The 1st example is a binary classification problem. For this type of problems, one should end the network with a Dense layer of 1 unit and a sigmoid activation. The usual loss function is binary_crossentropy. Based on the plots, it’s easy to see our model quickly overfits the training data as validation loss and accuracy stop improving.
The 2nd example is a single-label, multiclass classification problem. For this type of problems, one should end the network with a layer where softmax is the activation and the number of units equals to the total number of classes. Also, avoid having many intermediate layers where the number of units is fewer than the total number of classes. The usual loss function is categorical_crossentropy for one-hot label encoding and sparse_categorical_crossentropy for integer label encoding. Again, we can see from the plots our model quickly overfits the training data.

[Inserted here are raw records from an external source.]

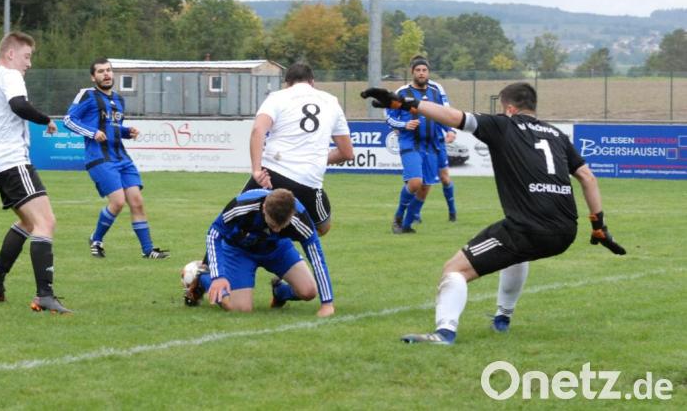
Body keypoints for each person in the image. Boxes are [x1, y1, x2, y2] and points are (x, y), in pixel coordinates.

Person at [362, 83, 626, 345]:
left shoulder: (503, 124)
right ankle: (502, 318)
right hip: (566, 231)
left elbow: (453, 116)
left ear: (509, 108)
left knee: (454, 269)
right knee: (516, 253)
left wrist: (404, 103)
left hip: (527, 228)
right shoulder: (557, 135)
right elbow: (588, 178)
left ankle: (444, 333)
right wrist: (598, 226)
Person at [0, 31, 71, 314]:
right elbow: (19, 105)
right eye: (27, 56)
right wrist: (46, 120)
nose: (29, 63)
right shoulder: (10, 75)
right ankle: (44, 295)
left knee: (29, 224)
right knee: (46, 223)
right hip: (12, 160)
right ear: (11, 54)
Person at [63, 57, 169, 260]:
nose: (106, 74)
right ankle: (96, 239)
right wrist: (92, 132)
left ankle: (148, 250)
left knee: (137, 202)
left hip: (121, 157)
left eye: (109, 70)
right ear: (93, 77)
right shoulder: (87, 95)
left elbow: (111, 128)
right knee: (118, 201)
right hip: (100, 158)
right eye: (101, 71)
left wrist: (127, 131)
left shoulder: (119, 100)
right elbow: (69, 120)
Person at [182, 188, 336, 317]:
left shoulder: (300, 218)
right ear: (264, 208)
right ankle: (204, 278)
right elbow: (214, 233)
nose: (276, 229)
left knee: (309, 291)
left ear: (291, 214)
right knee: (241, 309)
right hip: (240, 251)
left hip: (277, 248)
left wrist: (327, 304)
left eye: (281, 226)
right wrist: (218, 277)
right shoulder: (242, 206)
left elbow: (317, 258)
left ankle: (280, 291)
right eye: (272, 224)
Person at [243, 63, 354, 237]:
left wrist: (257, 170)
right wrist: (313, 158)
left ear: (287, 83)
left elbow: (258, 130)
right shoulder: (331, 101)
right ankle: (279, 240)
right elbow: (347, 153)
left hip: (271, 173)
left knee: (235, 217)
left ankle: (206, 263)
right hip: (307, 180)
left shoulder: (277, 97)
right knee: (322, 227)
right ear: (312, 82)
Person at [387, 56, 455, 234]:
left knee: (425, 188)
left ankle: (407, 225)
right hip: (410, 143)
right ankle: (398, 217)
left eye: (424, 70)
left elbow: (444, 114)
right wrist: (404, 125)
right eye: (418, 70)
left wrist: (450, 130)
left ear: (428, 72)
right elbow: (389, 117)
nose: (421, 73)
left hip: (431, 144)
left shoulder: (435, 91)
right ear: (412, 72)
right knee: (415, 182)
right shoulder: (401, 93)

While we use validation data to spot overfitting, we need a way to tell how useful our model is at solving the problem of interest. One way is to create a simple, non-DL model and compare its results with our DL results. For the Reuters example, we simply shuffle the labels and randomly assign them to newswires. This non-DL, baseline model gives us an 18% accuracy rate. This is much worse than the DL results, thus justifying our DL approach.

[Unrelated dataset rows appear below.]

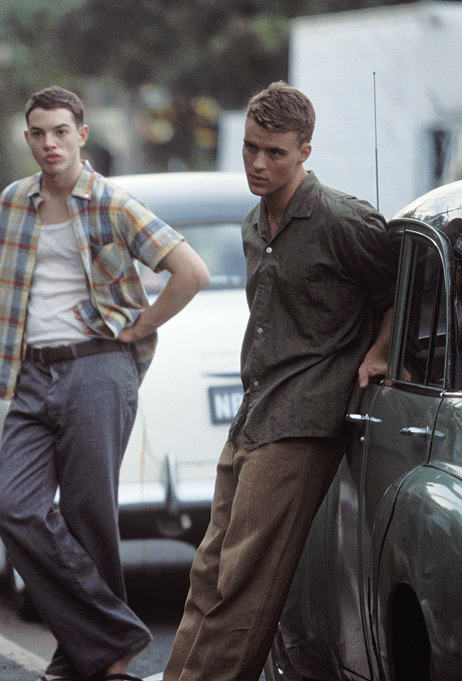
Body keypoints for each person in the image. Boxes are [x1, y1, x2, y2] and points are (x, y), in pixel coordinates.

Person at [0, 85, 210, 681]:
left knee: (90, 515)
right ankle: (114, 637)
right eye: (39, 133)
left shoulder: (114, 205)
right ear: (28, 138)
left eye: (61, 132)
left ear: (82, 136)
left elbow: (189, 271)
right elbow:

The last example is a regression problem. Unlike the previous two, home price can be any positive number. Thus, our network ends with a Dense layer of 1 unit and no activation function. The popular loss function for regression is mean squared error (MAE). There are 3 things worth pointing out. 1st, normalize input data before feeding them to any type of DL network. 2nd, use shallower networks to avoid overfitting for small datasets. 3rd, use K-fold cross validation when the dataset is small.